The Bakers raise six points on appeal. First, the Bakers assert the circuit court erred in dismissing their petition finding that the Baker children were "disenrolled" rather than "suspended" or "expelled" and further erred in finding that section 167.161 does not provide for a trial de novo except when children are subject to discipline. Second, the Bakers argue the circuit court's dismissal of the petition without providing for a trial de novo was erroneous because it violated the Baker children's right to an education when other similarly situated students would be entitled to such review. Third, the Bakers assert the circuit court's dismissal was erroneous because section 536.150 provides for review by a circuit court by "suit for injunction, certiorari, mandamus, prohibition or other appropriate action" to determine whether administrative decisions are unconstitutional, unlawful, unreasonable, arbitrary, or capricious or involve an abuse of discretion. Fourth, the Bakers argue the circuit court's dismissal was erroneous because "section 536.050 provides for judicial review regarding decisions that are otherwise unreviewable and also provides for declaratory relief." Fifth, the Bakers assert the circuit court erred in dismissing the Bakers' petition because Crossroads' decision to deny the Baker children their education was unreasonable, arbitrary, and capricious in that Crossroads did not require an original Form 11 as a condition for the Baker Children's prior enrollment, and the Bakers have provided a written religious objection to the vaccination requirement to Crossroads. Finally, the Bakers argue the circuit court's dismissal of the petition was erroneous in that the Bakers plead "they were aggrieved under [section] 536.150 in that the Missouri statutory scheme is unconstitutional by not allowing the Bakers to provide informed consent to vaccine injecting because the Bakers cannot provide voluntary consent, much less voluntary informed consent, in that [the] Baker children are required to attend school vaccinated and the Bakers are subjected to a criminal penalty for the children not attending school." We address these points out of order for ease of analysis.

Crossroads has filed a Motion to Dismiss the Bakers' Points I, III, IV, V, and VI on the grounds that these points do not comply with Rule 84.04(e) in that several of the Bakers' points on appeal do not contain a statement describing whether the error was preserved for appellate review and how such errors were preserved. Crossroads is correct that Bakers' brief is flawed in this manner. However, because we are able to discern the nature of the Bakers' claims without resorting to advocacy on their behalf or prejudicing Crossroads, ex gratia , we decline to dismiss these points on this basis. Nichols v. Belleview R-III Sch. Dist. , 528 S.W.3d 918, 927 (Mo. App. S.D. 2017).

Point One

In their first point on appeal, the Bakers argue the circuit court erred in dismissing the Petition on the grounds that the Baker children were "disenrolled," and there was no disciplinary reason Crossroads used to remove the Baker children from school because 19 CSR 20-28.010(1)(A) limits Crossroads' authority to suspend or expel students under section 167.161 and 167.171 in that review of Crossroads' denial of the right of the Baker children to attend school is not limited to "student disciplinary hearings" under 167.161(3) but also "proceedings related to the rights of students to attend school." While inartfully drafted, in essence, the issue we must determine is whether a student removed from a school for failing to provide an effective religious exemption from vaccination is entitled to a trial de novo pursuant to section 167.161(3).
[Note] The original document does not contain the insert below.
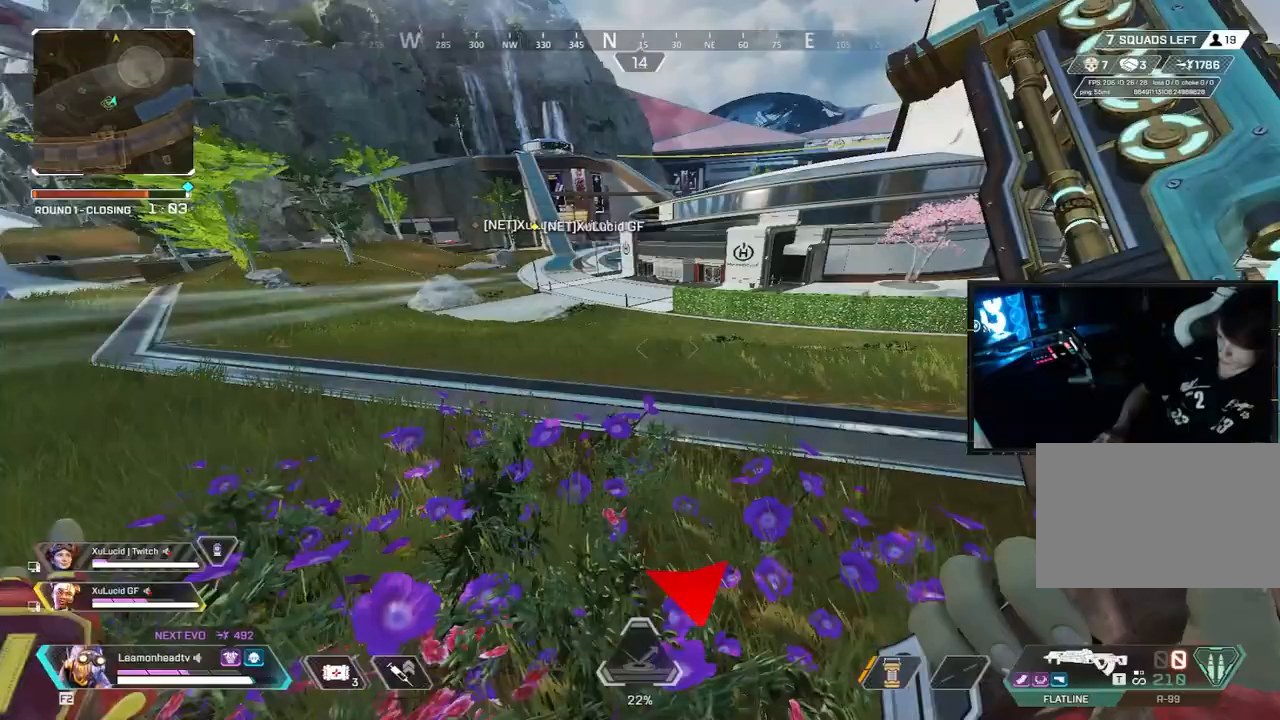
{"keys": ["v", "w"], "mouse": [], "events": [[417, "v", "down"], [500, "shift", "up"]]}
Section 167.181 makes it unlawful for any student to attend school in the State of Missouri unless they have been immunized for certain diseases and grants the Department of Health and Senior Services the authority to promulgate rules and regulations governing the immunization requirements for school attendance. Subsection 3 of this section provides for certain children to be exempt from the immunization requirements based on religious beliefs or medical contraindication for a child receiving certain immunizations. Pursuant to the rulemaking authority provided by section 167.181, the Department of Health and Senior Services adopted 19 CSR 20-28.010. 19 CSR 20-28.010(1)(C).2 provides that a student shall be exempted from the immunization requirements if one parent or guardian objects in writing to the requirements based on religious beliefs. However, that subsection specifically requires, "This exemption must be provided on an original Department of Health and Senior Services' [Form 11] and shall be signed by the parent or guardian and placed on file with the school immunization health record." (emphasis added). The regulations also place on the school district the obligation not to enroll or allow attendance by any student that is noncompliant. 19 CSR 20-28.010(1).

These provisions, when read together, make clear that every child must be properly immunized for the listed diseases before they are allowed to attend school in the state. A student may be exempted from the immunization requirements upon compliance with certain very specific criteria for an exemption. The applicable criterion at issue in this case is the regulation's requirement that the exemption be provided to the school district on an original Form 11.

Against that background, the question before us is whether sections 167.161 and 161.171 obligate a school district to provide certain due process rights, including a right to a trial de novo in the circuit court, before a student can be denied attendance for failure to comply with the immunization requirements. "Our primary rule of statutory interpretation is to give effect to legislative intent as reflected in the plain language of the statute at issue." Truman Med. Ctr., Inc. v. Am. Standard Ins. Co. , 508 S.W.3d 122, 124 (Mo. App. W.D. 2017). Section 167.161(3) provides:

The school board shall make a good-faith effort to have the parents or others having custodial care present at any such hearing. Notwithstanding any other provision of law to the contrary, student discipline hearings or proceedings related

to the rights of students to attend school or to receive academic credit shall not be required to comply with the requirements applicable to contested case hearings as provided in chapter 536, provided that appropriate due process procedures shall be observed which shall include the right for a trial de novo by the circuit court.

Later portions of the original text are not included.